Game Designers Love XML
Product Managers Will Love SDUI
Imagine things with a bit of an inversion. Once the initial, bare-bones system is mapped out by the product team, development begins immediately. Once development has a working system, design or product then goes in and tunes the system iteratively. You have a decent boilerplate system, and the design may be 80-90% there. Development starts immediately, you end up with a well-tuned end product.
If you’ve ever poked around with game modding, you might notice that many games provide a fantastic amount of leverage to mod with without ever having to touch the code. How do they do this? Through the magic of XML tuning files.

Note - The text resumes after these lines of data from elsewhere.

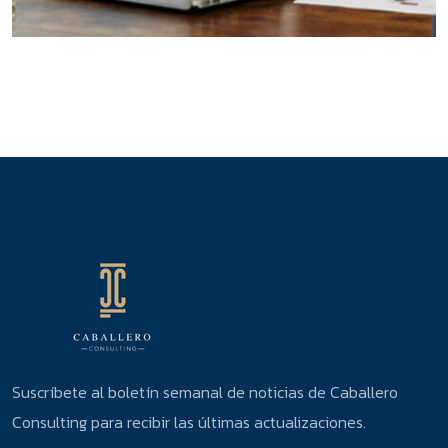
Suscríbete al boletín semanal de noticias de Caballero
Consulting para recibir las últimas actualizaciones.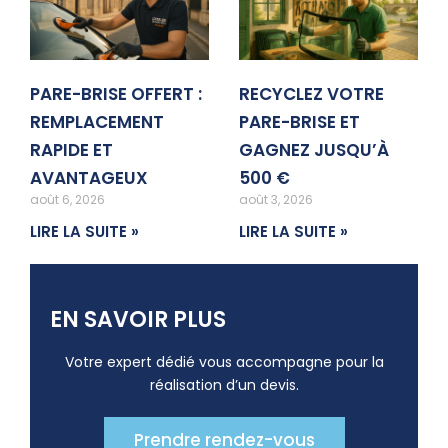
PARE-BRISE OFFERT :
RECYCLEZ VOTRE
REMPLACEMENT
PARE-BRISE ET
RAPIDE ET
GAGNEZ JUSQU’À
AVANTAGEUX
500 €
août 6, 2026
août 3, 2026
LIRE LA SUITE »
LIRE LA SUITE »
EN SAVOIR PLUS
Votre expert dédié vous accompagne pour la
réalisation d’un devis.
Prendre rendez-vous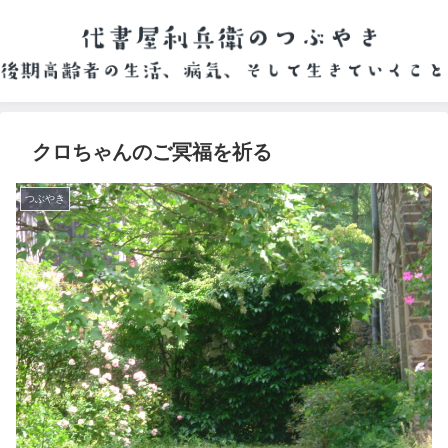
クロちゃんのご冥福を祈る
つぶやき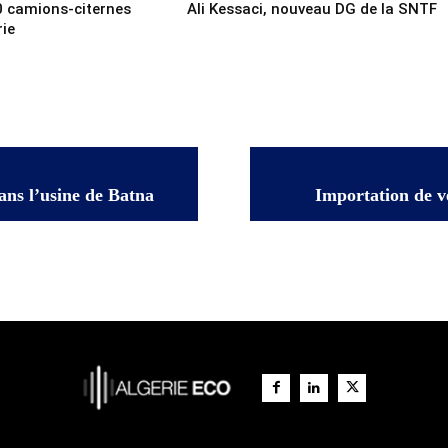
0 camions-citernes
Ali Kessaci, nouveau DG de la SNTF
rie
ans l’usine de Batna
Importation de v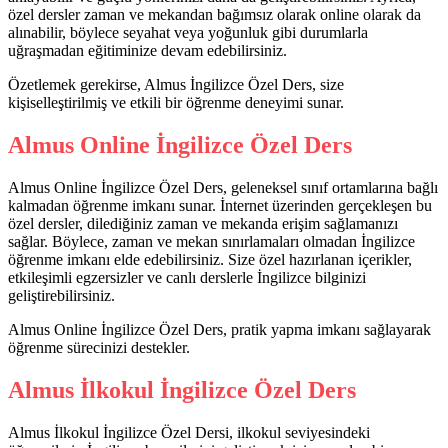
özel dersler zaman ve mekandan bağımsız olarak online olarak da
alınabilir, böylece seyahat veya yoğunluk gibi durumlarla
uğraşmadan eğitiminize devam edebilirsiniz.
Özetlemek gerekirse, Almus İngilizce Özel Ders, size
kişiselleştirilmiş ve etkili bir öğrenme deneyimi sunar.
Almus Online İngilizce Özel Ders
Almus Online İngilizce Özel Ders, geleneksel sınıf ortamlarına bağlı
kalmadan öğrenme imkanı sunar. İnternet üzerinden gerçekleşen bu
özel dersler, dilediğiniz zaman ve mekanda erişim sağlamanızı
sağlar. Böylece, zaman ve mekan sınırlamaları olmadan İngilizce
öğrenme imkanı elde edebilirsiniz. Size özel hazırlanan içerikler,
etkileşimli egzersizler ve canlı derslerle İngilizce bilginizi
geliştirebilirsiniz.
Almus Online İngilizce Özel Ders, pratik yapma imkanı sağlayarak
öğrenme sürecinizi destekler.
Almus İlkokul İngilizce Özel Ders
Almus İlkokul İngilizce Özel Dersi, ilkokul seviyesindeki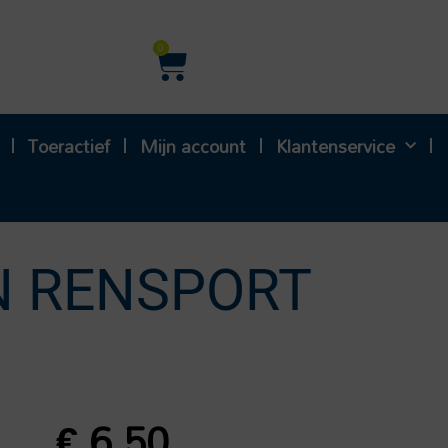
Winkelwagen
0
Toeractief
Mijn account
Klantenservice
N RENSPORT
€
6,50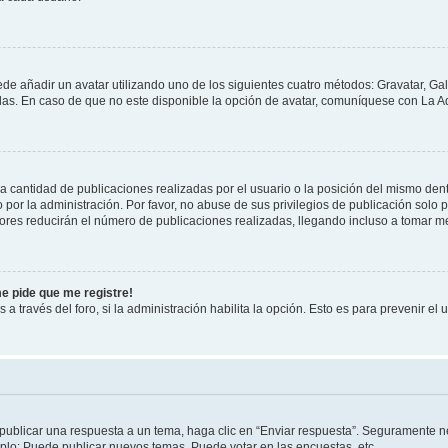
ede añadir un avatar utilizando uno de los siguientes cuatro métodos: Gravatar, Ga
s. En caso de que no este disponible la opción de avatar, comuníquese con La Ad
cantidad de publicaciones realizadas por el usuario o la posición del mismo dentr
r la administración. Por favor, no abuse de sus privilegios de publicación solo p
ores reducirán el número de publicaciones realizadas, llegando incluso a tomar me
me pide que me registre!
 a través del foro, si la administración habilita la opción. Esto es para prevenir e
publicar una respuesta a un tema, haga clic en “Enviar respuesta”. Seguramente ne
mplo: Puede publicar nuevos temas, Puede votar en las encuestas, etc.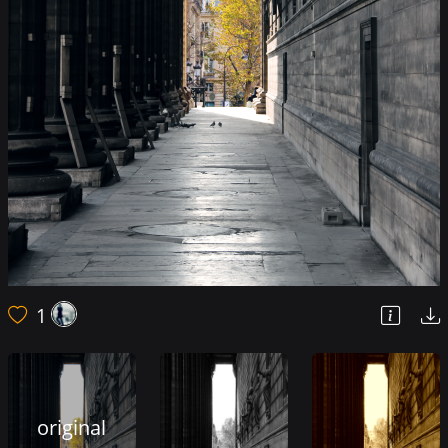
1
original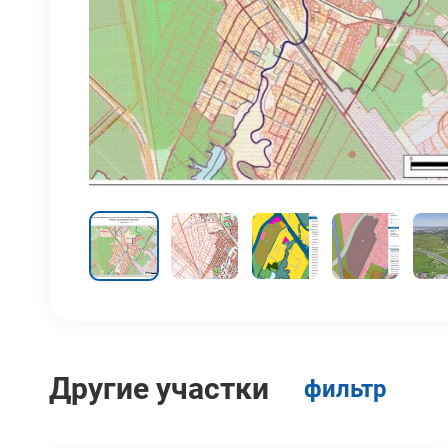
Другие участки
фильтр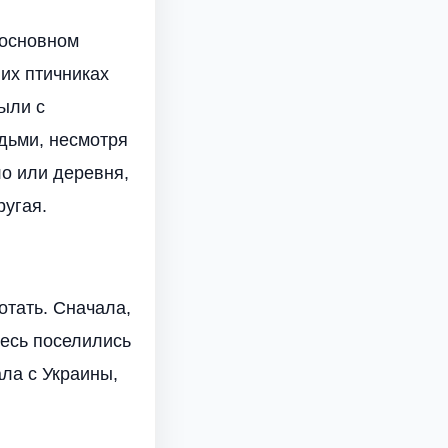
 основном
них птичниках
ыли с
дьми, несмотря
о или деревня,
ругая.
отать. Сначала,
десь поселились
ла с Украины,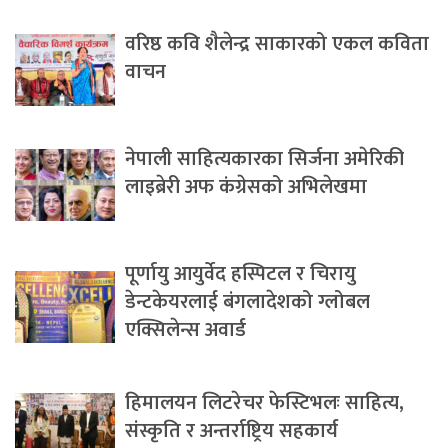
वरिष्ठ कवि शैलेन्द्र साकारको एकल कविता
वाचन
नेपाली साहित्यकारका सिर्जना अमेरिकी
लाइब्रेरी अफ कंग्रेसको अभिलेखमा
पूर्णायु आयुर्वेद हस्पिटल र चिरायु
डेन्टकेयरलाई बंगलादेशको ग्लोबल
एक्सिलेन्स अवार्ड
हिमालयन लिटरेचर फेस्टिभलः साहित्य,
संस्कृति र अन्तर्राष्ट्रिय सहकार्य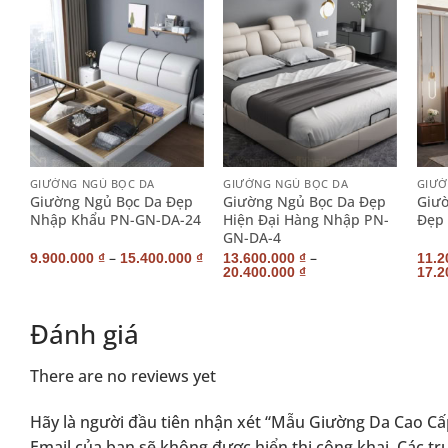
+
+
+
GIƯỜNG NGỦ BỌC DA
GIƯỜNG NGỦ BỌC DA
GIƯỜ
Giường Ngủ Bọc Da Đẹp
Giường Ngủ Bọc Da Đẹp
Giườ
Nhập Khẩu PN-GN-DA-24
Hiện Đại Hàng Nhập PN-
Đẹp
GN-DA-4
–
–
9.900.000
₫
15.400.000
₫
13.600.000
₫
11.2
20.400.000
₫
17.2
Đánh giá
There are no reviews yet
Hãy là người đầu tiên nhận xét “Mẫu Giường Da Cao 
Email của bạn sẽ không được hiển thị công khai.
Các tr
Alternative: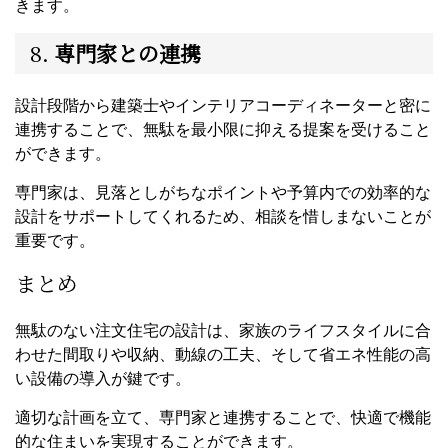
きます。
8.
専門家との連携
設計段階から建築士やインテリアコーディネーターと密に
連携することで、無駄を最小限に抑える提案を受けること
ができます。
専門家は、見落としがちなポイントや予算内での効率的な
設計をサポートしてくれるため、相談を惜しまないことが
重要です。
まとめ
無駄のない注文住宅の設計は、家族のライフスタイルに合
わせた間取りや収納、動線の工夫、そして省エネ性能の高
い設備の導入が鍵です。
適切な計画を立て、専門家と連携することで、快適で機能
的な住まいを実現することができます。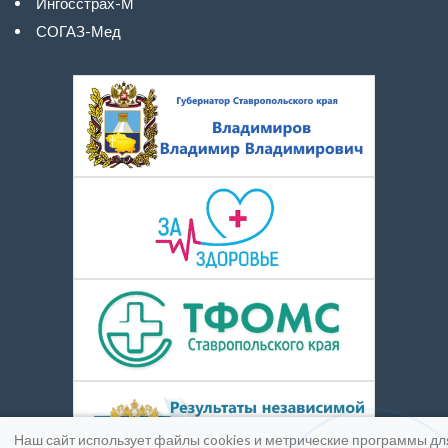
Ингосстрах-М
СОГАЗ-Мед
Наш сайт использует файлы cookies и метрические программы дл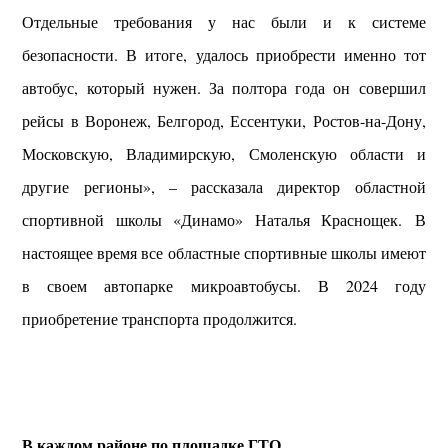
Отдельные требования у нас были и к системе
безопасности. В итоге, удалось приобрести именно тот
автобус, который нужен. За полтора года он совершил
рейсы в Воронеж, Белгород, Ессентуки, Ростов-на-Дону,
Московскую, Владимирскую, Смоленскую области и
другие регионы», – рассказала директор областной
спортивной школы «Динамо» Наталья Краснощек.
В
настоящее время все областные спортивные школы имеют
в своем автопарке микроавтобусы. В 2024 году
приобретение транспорта продолжится.
В каждом районе по площадке ГТО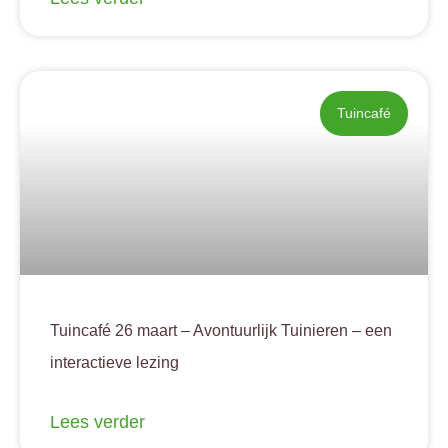
Tuincafé
Tuincafé 26 maart – Avontuurlijk Tuinieren – een
interactieve lezing
Lees verder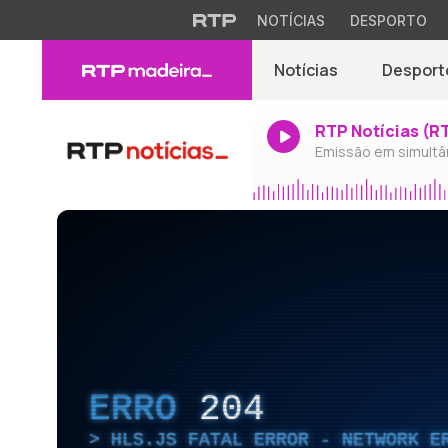
NOTÍCIAS
DESPORTO
Notícias
Desport
RTP Notícias (R
Emissão em simultâ
ERRO
204
HLS.JS FATAL ERROR - NETWORK E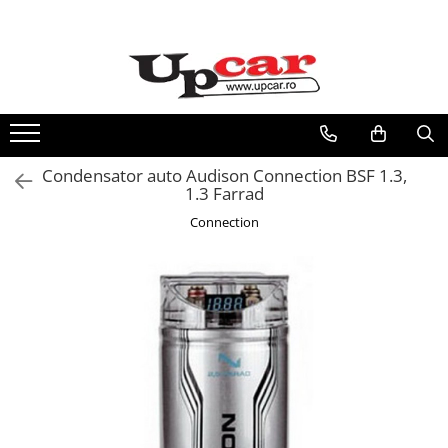
RESIGILATE
Electrice si Electronice
Aplice si Pendule
Electrocasnice Mici
Condensator auto Audison Connection BSF 1.3,
Audio & Video
1.3 Farrad
Connection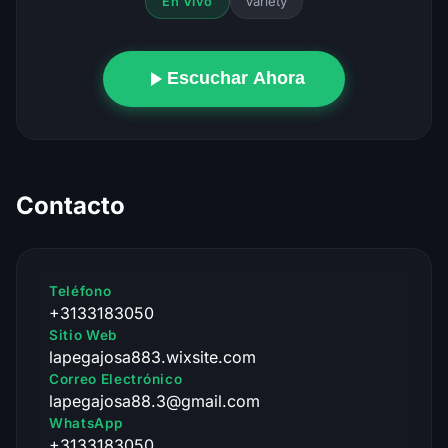
Variety
En Vivo
Escuchar Ahora
Contacto
Teléfono
+3133183050
Sitio Web
lapegajosa883.wixsite.com
Correo Electrónico
lapegajosa88.3@gmail.com
WhatsApp
+3133183050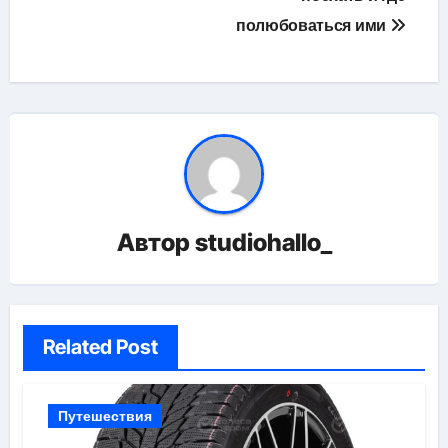
полюбоваться ими
Автор
studiohallo_
Related Post
Путешествия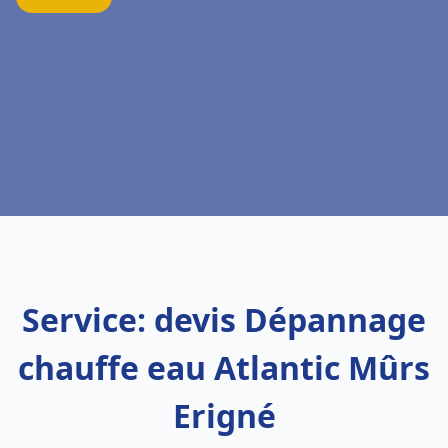
Service: devis Dépannage
chauffe eau Atlantic Mûrs
Erigné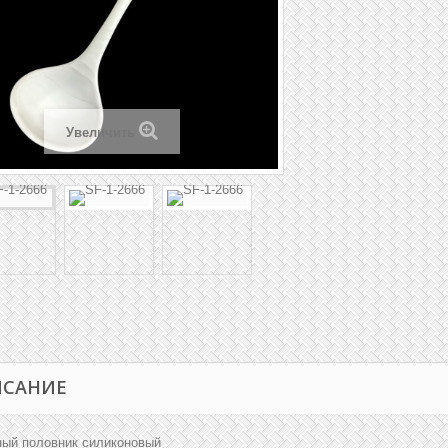
Увеличить
ИСАНИЕ
ный половник силиконовый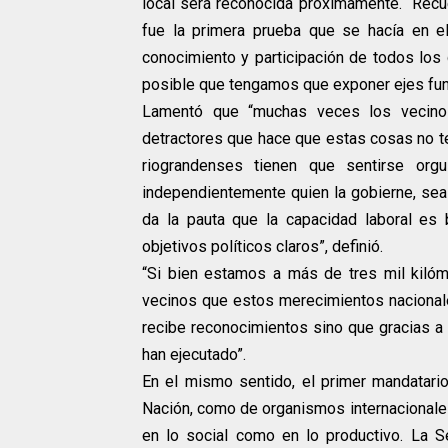
local será reconocida próximamente. “Recu
fue la primera prueba que se hacía en e
conocimiento y participación de todos los 
posible que tengamos que exponer ejes fun
Lamentó que “muchas veces los vecino
detractores que hace que estas cosas no te
riograndenses tienen que sentirse orgu
independientemente quien la gobierne, sea 
da la pauta que la capacidad laboral e
objetivos políticos claros”, definió.
“Si bien estamos a más de tres mil kilóme
vecinos que estos merecimientos nacional
recibe reconocimientos sino que gracias 
han ejecutado”.
En el mismo sentido, el primer mandatari
Nación, como de organismos internacionales
en lo social como en lo productivo. La S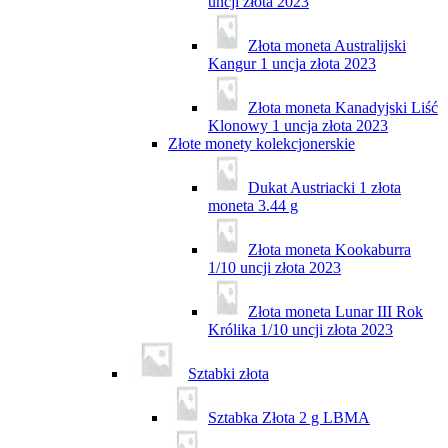
uncji złota 2023
Złota moneta Australijski
Kangur 1 uncja złota 2023
Złota moneta Kanadyjski Liść
Klonowy 1 uncja złota 2023
Złote monety kolekcjonerskie
Dukat Austriacki 1 złota
moneta 3.44 g
Złota moneta Kookaburra
1/10 uncji złota 2023
Złota moneta Lunar III Rok
Królika 1/10 uncji złota 2023
Sztabki złota
Sztabka Złota 2 g LBMA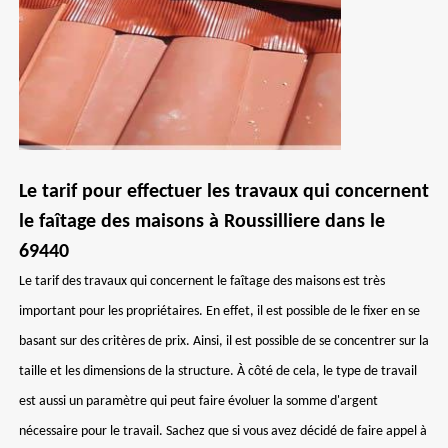
Le tarif pour effectuer les travaux qui concernent
le faîtage des maisons à Roussilliere dans le
69440
Le tarif des travaux qui concernent le faîtage des maisons est très
important pour les propriétaires. En effet, il est possible de le fixer en se
basant sur des critères de prix. Ainsi, il est possible de se concentrer sur la
taille et les dimensions de la structure. À côté de cela, le type de travail
est aussi un paramètre qui peut faire évoluer la somme d'argent
nécessaire pour le travail. Sachez que si vous avez décidé de faire appel à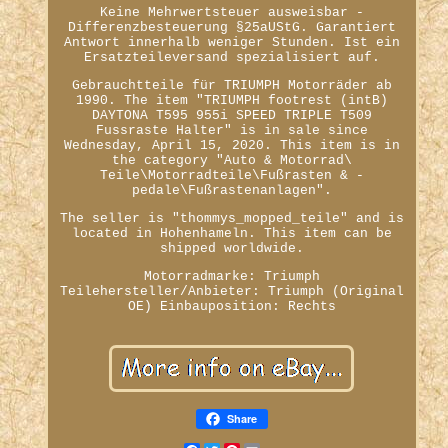
Keine Mehrwertsteuer ausweisbar -
Differenzbesteuerung §25aUStG. Garantiert
Antwort innerhalb weniger Stunden. Ist ein
Ersatzteileversand spezialisiert auf.
Gebrauchtteile für TRIUMPH Motorräder ab
1990. The item "TRIUMPH footrest (intB)
DAYTONA T595 955i SPEED TRIPLE T509
Fussraste Halter" is in sale since
Wednesday, April 15, 2020. This item is in
the category "Auto & Motorrad\
Teile\Motorradteile\Fußrasten & -
pedale\Fußrastenanlagen".
The seller is "thommys_mopped_teile" and is
located in Hohenhameln. This item can be
shipped worldwide.
Motorradmarke: Triumph
Teilehersteller/Anbieter: Triumph (Original
OE)
Einbauposition: Rechts
Share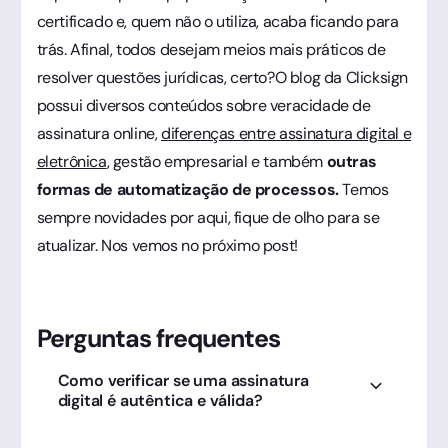
certificado e, quem não o utiliza, acaba ficando para
trás. Afinal, todos desejam meios mais práticos de
resolver questões jurídicas, certo?O blog da Clicksign
possui diversos conteúdos sobre veracidade de
assinatura online,
diferenças entre assinatura digital e
eletrônica
, gestão empresarial e também
outras
formas de automatização de processos.
Temos
sempre novidades por aqui, fique de olho para se
atualizar. Nos vemos no próximo post!
Perguntas frequentes
Como verificar se uma assinatura
digital é autêntica e válida?
Através do portal de validação da Clicksign,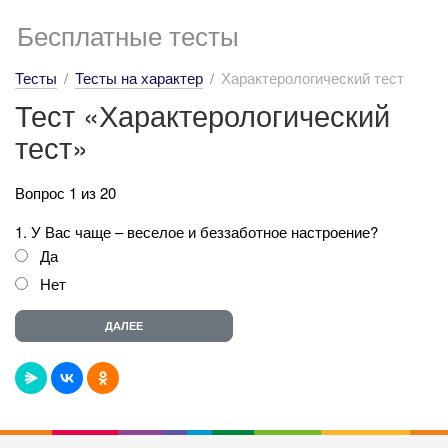
Бесплатные тесты
Тесты
Тесты на характер
Характерологический тест
Тест «Характерологический
тест»
Вопрос 1 из 20
1. У Вас чаще – веселое и беззаботное настроение?
Да
Нет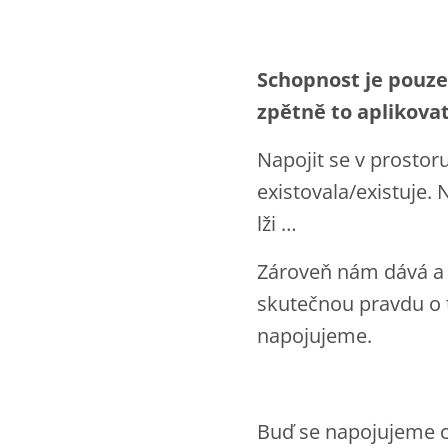
Schopnost je pouze
zpětně to aplikovat
Napojit se v prostoru
existovala/existuje. 
lži …
Zároveň nám dává a u
skutečnou pravdu o 
napojujeme.
Buď se napojujeme c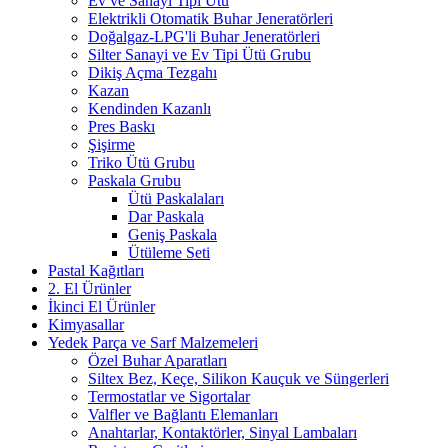
Ev ve Sanayi Tipi Ütü
Elektrikli Otomatik Buhar Jeneratörleri
Doğalgaz-LPG'li Buhar Jeneratörleri
Silter Sanayi ve Ev Tipi Ütü Grubu
Dikiş Açma Tezgahı
Kazan
Kendinden Kazanlı
Pres Baskı
Şişirme
Triko Ütü Grubu
Paskala Grubu
Ütü Paskalaları
Dar Paskala
Geniş Paskala
Ütüleme Seti
Pastal Kağıtları
2. El Ürünler
İkinci El Ürünler
Kimyasallar
Yedek Parça ve Sarf Malzemeleri
Özel Buhar Aparatları
Siltex Bez, Keçe, Silikon Kauçuk ve Süngerleri
Termostatlar ve Sigortalar
Valfler ve Bağlantı Elemanları
Anahtarlar, Kontaktörler, Sinyal Lambaları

What can Web learn from Games?
XML tuning files have a close analog in server-driven UI (SDUI). SDUI typically uses JSON to define how a component looks. For example:
{
"type": "Card",
"title": "Upgrade",
"cta": { "label": "Buy" }
}This, however, can go further. In addition to styling, you can also encode your data system to pick up queues for interactivity.
I’ve written quite a few game mods that encode a complex interaction chain: a particular effect is triggered, which on an auto-resolve curve; i.e., the effect is taken off after a given amount of time. On resolution, it presents a different effect, which in turn has its own auto-resolution. I didn’t have to touch the game scripts at all for these; these gameplay effects can be encoded entirely through XML.
To illustrate an example for the Web, imagine you knew you wanted to reward users “coins.” You’re not sure exactly how you want to grant or use those coins yet (economies are complex), and you want to experiment iteratively. If you have components specified through data, you can also define a field that specifies a number of coins to grant—on any component you want.
{
"type": "Button",
"title": "Upgrade",
"cta": { "label": "Buy" },
"coins": 100
}You could go even further and specify a level of randomness:
{
"type": "Button",
"title": "Upgrade",
"cta": { "label": "Buy" },
"coins": 100,
"randomness": 10 // granted +/- 10 the amount of coins listed above
}Or even specify a level of compounding:
{
"type": "Button",
"title": "Upgrade",
"cta": { "label": "Buy" },
"coins": 100,
"randomness": 10 // granted +/- 10 the amount of coins listed above
"gain": x * 1.01 // gain 1% of the initial value each subsequent time
}Decoupled, Event-Driven, Config-Driven Systems
When everything is specified in data files, your system becomes very easily auditable. Just as these data files are parsed into your code, they can be parsed into a configuration system where you can get an overview of each effect. For example, if you, as a product manager, wanted to get an overview of each interaction on your site that supports granting coins, that’s something that’s easily readable like a spreadsheet.
But how exactly do you parse and support these data files within your code as a developer? Through event-driven architecture. I once built a poker game with Solana blockchain rails that used websockets as the primary communication method between client and server. Contrasted to REST APIs, websockets are a push-pull model that require you to specify an event type for each event sent—such is event driven architecture. These types are easily leveraged in json files to enforce a data specification.
And using event-driven architecture has one massive advantage in particular—decoupling. When an event “producer” (e.g. a button is clicked) and an event “consumer” (e.g. a wallet counting how many coins you have) are decoupled, they do not know about each other. You can modify, redeploy, or even delete a consumer without touching the producer, and vice versa. This sharply reduces coordination cost and regression risk.
Consider an e-commerce product where the core checkout service emits an event called “OrderPlaced.”
The checkout team owns only one responsibility: validate payment, create the order, and publish that event. They do not know or care what happens next.
Design and product want to experiment with several things at once:
• a new post-purchase email flow
• a “people also bought” recommendation widget
• a loyalty points system
• a fraud-scoring model
In a tightly coupled system, each of those would require the checkout engineers to add logic, call new APIs, deploy new code, and take on risk. Product and design would have to file tickets, wait for sprint planning, and negotiate priorities just to run an experiment.
Decoupling vastly improves system extensibility. New behavior is added by subscribing to existing events rather than modifying existing code paths. So, as a designer or a product manager, you can attach a new analytics pipeline, billing rule, or notification system without having to have engineers change the service that emits an event “PlaceOrder.”
Conclusion
Data config-driven systems can fulfill a product team’s wildest dreams—and event-driven architecture is the engineering backbone that makes it happen. It’s embraced in many high-performance applications—embracing it can allow Web companies to scale their teams’ velocity to unprecedented levels, and provide extraordinary leverage for the business.